[comp.lang.prolog] Determining order of argument unification

lang@zeta.PRC.Unisys.COM (Francois-Michel Lang) (11/04/88)

There are essentially two (reasonable) ways for a Prolog system to attempt
to unify two compound terms which have the same functor and arity, e.g.,

    p(T11, ..., T1n)  and  p(T21, ..., T2n)

(1) Unifying the arguments in left-to-right order, and
(2) Unifying the arguments in right-to-left order.

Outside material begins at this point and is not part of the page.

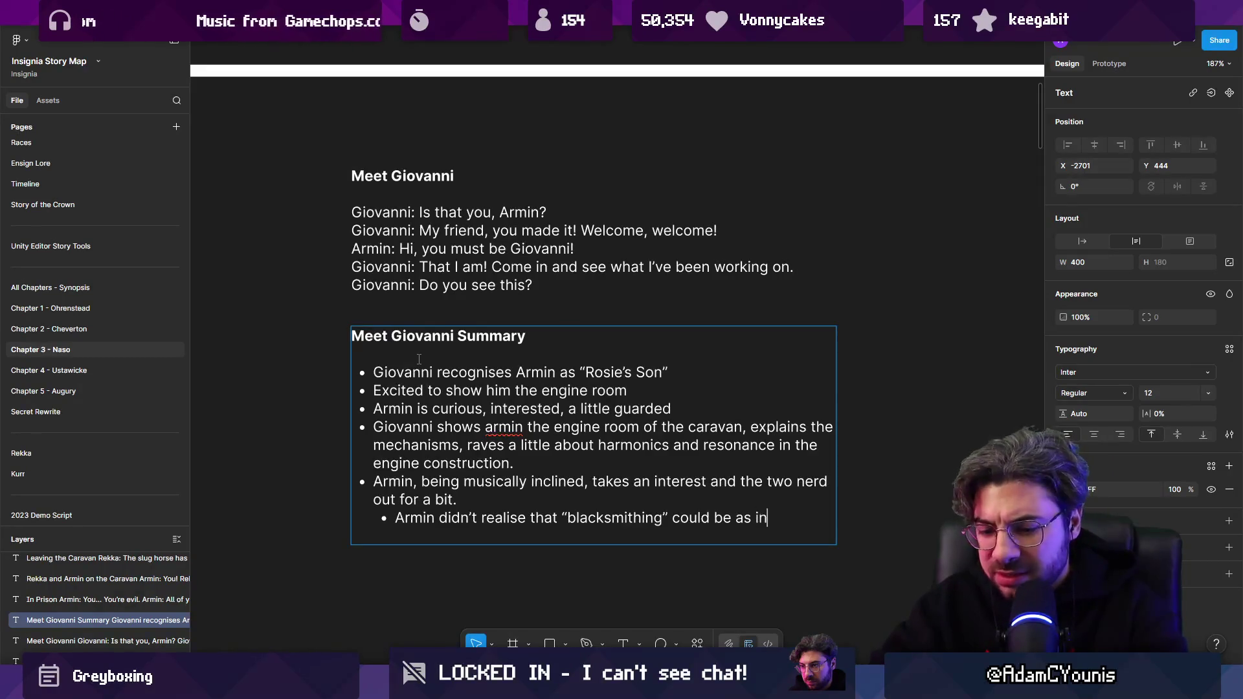
{"action": "type", "text": "tellectually "}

Is it possible to determine (by writing a Prolog program)
which of these two orders is used for given a Prolog system,
and, if so, how?

Affirmative answers determined by looking in the manual,
poking through source code, calling the implementors, etc.
are *not* considered legitimate!

I know one valid (I think) affirmative answer,
but I'm sure there are lots of others...

Credit is due to Kim Marriott and Harald Sondergaard
(Department of Computer Science, University of Melbourne)
for inspiring the question.
----------------------------------------------------------------------------
Francois-Michel Lang
Paoli Research Center, Unisys Corporation lang@prc.unisys.com (215) 648-7256
Dept of Comp & Info Science, U of PA      lang@cis.upenn.edu  (215) 898-9511

ok@quintus.uucp (Richard A. O'Keefe) (11/04/88)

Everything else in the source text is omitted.